Western Md. woman discusses Lyme disease

7/14/2013 7:15 AM
By Associated Press

HAGERSTOWN, Md. (AP) — It has taken 18 years of being misdiagnosed, but local resident and business-owner Marsha Knicley, 64, of Hagerstown, can finally say she has Lyme disease.

Those who know Knicley they would describe her as a smart and savvy businesswoman with a big personality and a big heart.

Knicley has owned Sagittarius Salon & Spa in Hagerstown for 40 years. Yet behind the hairspray and glamor is a woman fighting to survive a debilitating disease.

Lyme disease was first discovered in Lyme, Conn., in 1975, and it was there it found its name. The disease is found on every continent except Antarctica.

According to the Centers for Disease Control and Prevention, Lyme disease is caused by the bacterium Borrelia burgdorferi and is transmitted to humans through the bite of infected blacklegged ticks.

"I thought a lime was something you put in your drink, I had never heard of this disease," Knicley said.

After years of battling the disease, Knicley said she went to a specialist in Washington, D.C., for help and a diagnosis.

"After testing me, my doctor, Dr. Joseph G. Jemsek, called and said 'I have good news, you have Lyme disease, I also have bad news, you have Lyme disease,'" she said. "It sounds crazy but I was relieved that I finally knew what was wrong with me. Sadly, there is no cure."

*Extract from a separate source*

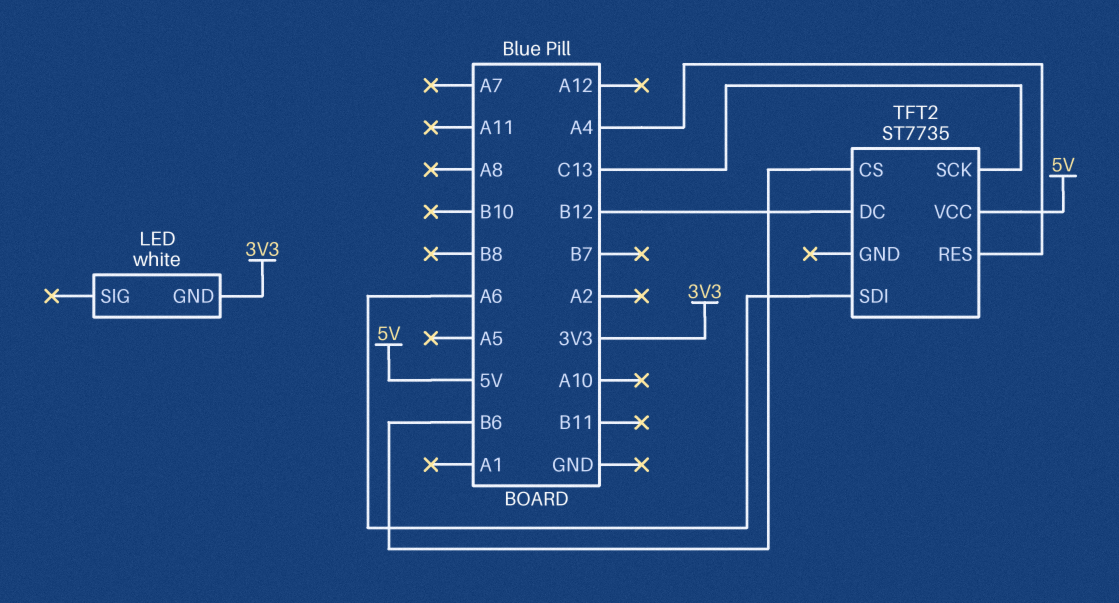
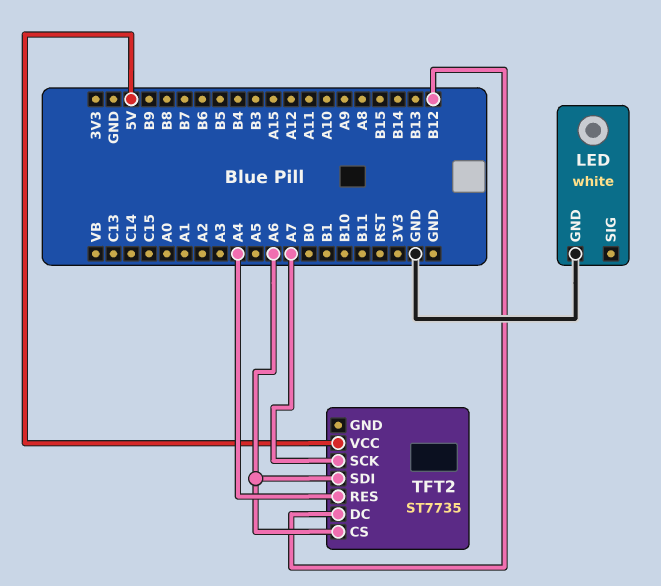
LED pin GND: 3V3 -> GND
TFT2 pin CS: B6 -> A6
TFT2 pin SCK: C13 -> A7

According to the CDC, Lyme disease is the sixth-fastest-growing, vector-borne disease in the United States, and Maryland ranks in the top 10 states reporting the highest cases. A vector-borne disease is an illness that is transmitted from one host to another by an intermediate organism often an insect or arachnid, such as a tick.

Lyme is characterized by the bull's-eye rash at where tick bite occurred. However, according to lymedisease.org, 85 percent of adult victims don't remember a bite and fewer than 70 percent don't develop a rash.

"You may never see a tick — I didn't," Knicley said. "I also didn't see a rash."

According to lymedisease.org, the disease is often called "The Great Imitator" because it tends to mimic other diseases, often making it difficult for diagnosis. However, Lyme disease can be treated with a course of antibiotics over several weeks if caught in the early stages.

"The first symptom I suffered was severe fatigue. I would leave work and go home and sleep for hours," Knicley said. "Sometimes I would have to lie down during the day in the salon. Some days I would have a fever, my joints would ache. It almost felt like flu. I was tested several times for the disease using a small titre test. This came up negative several times."

After collapsing several times and being tested for heart defects, fibromyalgia and many other ailments, it was a client at the salon who likened her symptoms to that of Knicley's.

"I found a Lyme-literate doctor who carried out more extensive tests," Knicley said. "I had a full panel Western blot. This revealed I had Lyme disease. That was almost four and a half years ago."

Many medical insurance companies across the country don't recognize Lyme disease, and therefore the cost of treating the disease is often not covered.

"I have spent over $40,000 trying to best this disease, but there is so little research that doctors are almost fighting the unknown," Knicley said.

This spring there was great concern nationwide for a shortage of doxycycline, the drug used to treat Lyme disease. The Mayo Clinic reports that doxycycline "is a staple of treatment for early-stage Lyme disease."

According to the American Society of Health-System Pharmacists, most of the drug companies that produce doxycycline predict how long it will last. The shortage began early in 2013 and has caused prices to soar. One manufacturer says it is providing the antibiotic only to current contracted customers.

Although Knicley has been treated, she still lives with the residuals of the disease.

"I have started to document my thoughts, as without question, the worst symptom of Lyme disease is the memory loss, or 'brain fog,' as I call it," she said. "I can't think of words. It feels like my brain is full of cotton wool."

For Knicley, Lyme disease has robbed her of so many things.

"Lyme disease has taken away my life, and it could have been avoided if diagnosed sooner," she said. "I have a wonderful daughter who returned from New York to run my business and she is amazing. I try to live each day to the fullest, but I have to face it — I will be on medication for life."